### ACTION ITEM:
Look through the material below and report every line that includes "yeni".

### THE DATA:

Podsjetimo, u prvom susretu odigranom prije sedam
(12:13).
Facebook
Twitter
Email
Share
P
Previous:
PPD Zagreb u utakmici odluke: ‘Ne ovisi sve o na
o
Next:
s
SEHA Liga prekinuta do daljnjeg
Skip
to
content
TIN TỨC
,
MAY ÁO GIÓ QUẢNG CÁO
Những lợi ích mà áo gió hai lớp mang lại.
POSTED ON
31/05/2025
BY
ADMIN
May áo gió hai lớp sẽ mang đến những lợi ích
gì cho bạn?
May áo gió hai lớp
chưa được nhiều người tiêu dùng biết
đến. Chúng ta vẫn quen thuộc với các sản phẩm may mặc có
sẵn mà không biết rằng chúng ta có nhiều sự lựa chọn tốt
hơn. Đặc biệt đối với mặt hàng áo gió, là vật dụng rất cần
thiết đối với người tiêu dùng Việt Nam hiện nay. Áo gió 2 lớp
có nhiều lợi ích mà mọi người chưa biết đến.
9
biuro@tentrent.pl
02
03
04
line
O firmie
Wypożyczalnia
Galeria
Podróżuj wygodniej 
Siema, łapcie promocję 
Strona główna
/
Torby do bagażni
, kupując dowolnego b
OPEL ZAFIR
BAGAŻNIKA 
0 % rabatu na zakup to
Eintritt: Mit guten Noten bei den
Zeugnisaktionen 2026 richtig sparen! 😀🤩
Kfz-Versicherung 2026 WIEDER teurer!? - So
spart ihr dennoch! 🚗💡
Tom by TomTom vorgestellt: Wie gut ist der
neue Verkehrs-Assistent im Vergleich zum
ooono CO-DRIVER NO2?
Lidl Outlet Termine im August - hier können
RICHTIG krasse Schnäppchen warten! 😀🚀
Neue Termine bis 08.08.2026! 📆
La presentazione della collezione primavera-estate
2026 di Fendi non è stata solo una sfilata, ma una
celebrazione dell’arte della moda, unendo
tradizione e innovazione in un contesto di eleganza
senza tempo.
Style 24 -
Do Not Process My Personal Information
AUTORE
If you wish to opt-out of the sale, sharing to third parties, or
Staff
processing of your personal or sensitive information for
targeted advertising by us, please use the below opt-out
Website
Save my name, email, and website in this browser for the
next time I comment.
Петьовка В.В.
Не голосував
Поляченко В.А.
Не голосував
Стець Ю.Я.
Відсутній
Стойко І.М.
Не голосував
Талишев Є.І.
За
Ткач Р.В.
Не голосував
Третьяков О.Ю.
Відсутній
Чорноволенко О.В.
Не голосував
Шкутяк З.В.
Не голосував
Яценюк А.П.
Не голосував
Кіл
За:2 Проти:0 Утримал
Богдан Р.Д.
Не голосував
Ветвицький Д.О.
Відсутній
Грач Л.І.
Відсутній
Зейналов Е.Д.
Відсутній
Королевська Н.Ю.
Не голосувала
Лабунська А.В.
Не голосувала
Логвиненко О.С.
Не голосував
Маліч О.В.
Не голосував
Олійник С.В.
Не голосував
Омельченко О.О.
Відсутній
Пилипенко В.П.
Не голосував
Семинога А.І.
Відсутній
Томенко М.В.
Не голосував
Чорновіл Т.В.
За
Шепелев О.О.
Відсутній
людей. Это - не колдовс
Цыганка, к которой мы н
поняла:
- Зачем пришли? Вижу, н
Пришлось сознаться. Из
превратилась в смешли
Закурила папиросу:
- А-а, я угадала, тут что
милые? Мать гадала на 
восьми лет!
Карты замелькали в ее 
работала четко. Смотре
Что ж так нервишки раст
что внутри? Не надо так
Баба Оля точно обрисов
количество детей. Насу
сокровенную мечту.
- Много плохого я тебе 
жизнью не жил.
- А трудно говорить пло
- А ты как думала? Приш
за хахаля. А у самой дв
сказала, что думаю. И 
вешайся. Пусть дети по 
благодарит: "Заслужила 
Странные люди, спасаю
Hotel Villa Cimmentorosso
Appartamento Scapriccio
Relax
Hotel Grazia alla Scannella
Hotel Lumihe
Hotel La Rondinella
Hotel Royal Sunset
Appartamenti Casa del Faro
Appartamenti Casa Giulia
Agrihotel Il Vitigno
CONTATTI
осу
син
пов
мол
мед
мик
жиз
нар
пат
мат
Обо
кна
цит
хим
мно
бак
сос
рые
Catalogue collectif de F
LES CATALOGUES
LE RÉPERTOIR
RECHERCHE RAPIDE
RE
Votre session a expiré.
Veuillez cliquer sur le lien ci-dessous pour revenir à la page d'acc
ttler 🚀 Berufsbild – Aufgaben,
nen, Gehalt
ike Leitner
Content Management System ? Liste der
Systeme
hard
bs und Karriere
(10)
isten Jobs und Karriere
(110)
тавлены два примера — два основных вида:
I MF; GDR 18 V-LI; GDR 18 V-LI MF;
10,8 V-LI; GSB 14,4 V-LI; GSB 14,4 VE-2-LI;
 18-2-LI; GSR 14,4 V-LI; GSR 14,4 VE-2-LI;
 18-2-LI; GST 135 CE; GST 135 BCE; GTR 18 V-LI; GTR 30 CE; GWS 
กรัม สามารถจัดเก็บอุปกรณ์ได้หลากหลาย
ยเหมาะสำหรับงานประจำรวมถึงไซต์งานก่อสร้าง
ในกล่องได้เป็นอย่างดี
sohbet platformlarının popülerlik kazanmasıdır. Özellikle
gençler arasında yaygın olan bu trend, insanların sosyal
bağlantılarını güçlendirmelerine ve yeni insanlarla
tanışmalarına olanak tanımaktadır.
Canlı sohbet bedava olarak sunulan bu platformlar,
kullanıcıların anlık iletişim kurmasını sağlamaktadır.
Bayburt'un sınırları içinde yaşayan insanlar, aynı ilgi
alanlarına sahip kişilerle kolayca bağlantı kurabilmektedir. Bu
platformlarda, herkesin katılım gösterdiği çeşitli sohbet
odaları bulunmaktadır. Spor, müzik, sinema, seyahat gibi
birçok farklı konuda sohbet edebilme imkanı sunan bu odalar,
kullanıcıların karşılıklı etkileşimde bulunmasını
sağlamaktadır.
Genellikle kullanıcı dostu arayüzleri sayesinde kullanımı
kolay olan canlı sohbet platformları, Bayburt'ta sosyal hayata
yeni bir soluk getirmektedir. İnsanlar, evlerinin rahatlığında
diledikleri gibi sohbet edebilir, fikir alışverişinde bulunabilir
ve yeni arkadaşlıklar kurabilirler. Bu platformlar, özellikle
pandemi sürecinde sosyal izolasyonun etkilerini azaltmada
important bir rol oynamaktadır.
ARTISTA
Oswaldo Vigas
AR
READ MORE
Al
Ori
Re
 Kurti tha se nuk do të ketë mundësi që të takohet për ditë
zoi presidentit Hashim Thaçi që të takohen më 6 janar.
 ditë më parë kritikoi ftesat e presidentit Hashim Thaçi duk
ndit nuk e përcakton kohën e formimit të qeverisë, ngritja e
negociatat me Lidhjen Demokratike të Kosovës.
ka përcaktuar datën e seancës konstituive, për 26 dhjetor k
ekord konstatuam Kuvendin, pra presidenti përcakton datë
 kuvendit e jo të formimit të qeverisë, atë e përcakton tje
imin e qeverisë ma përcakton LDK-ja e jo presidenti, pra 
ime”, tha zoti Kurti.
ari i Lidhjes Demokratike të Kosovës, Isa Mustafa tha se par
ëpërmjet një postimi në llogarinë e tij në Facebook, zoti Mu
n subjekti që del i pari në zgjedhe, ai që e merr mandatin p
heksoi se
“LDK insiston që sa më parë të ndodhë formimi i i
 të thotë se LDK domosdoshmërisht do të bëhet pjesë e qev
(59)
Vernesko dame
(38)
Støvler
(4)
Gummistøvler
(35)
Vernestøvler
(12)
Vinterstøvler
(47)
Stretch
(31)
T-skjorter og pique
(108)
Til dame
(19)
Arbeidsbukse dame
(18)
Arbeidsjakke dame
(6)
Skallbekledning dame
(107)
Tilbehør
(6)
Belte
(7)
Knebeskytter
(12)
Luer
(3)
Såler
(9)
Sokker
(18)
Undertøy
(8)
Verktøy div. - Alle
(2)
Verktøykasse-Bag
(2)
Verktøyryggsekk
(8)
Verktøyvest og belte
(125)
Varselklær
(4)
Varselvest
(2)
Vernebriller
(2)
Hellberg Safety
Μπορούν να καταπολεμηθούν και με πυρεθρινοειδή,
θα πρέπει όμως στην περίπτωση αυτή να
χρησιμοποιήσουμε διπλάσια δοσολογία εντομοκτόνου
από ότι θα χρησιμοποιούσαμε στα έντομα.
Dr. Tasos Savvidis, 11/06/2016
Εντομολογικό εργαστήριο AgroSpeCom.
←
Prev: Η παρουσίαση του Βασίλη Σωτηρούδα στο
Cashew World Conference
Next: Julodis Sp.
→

### RESULT OF THE TASK:
bağlantılarını güçlendirmelerine ve yeni insanlarla
yeni bir soluk getirmektedir. İnsanlar, evlerinin rahatlığında
ve yeni arkadaşlıklar kurabilirler. Bu platformlar, özellikle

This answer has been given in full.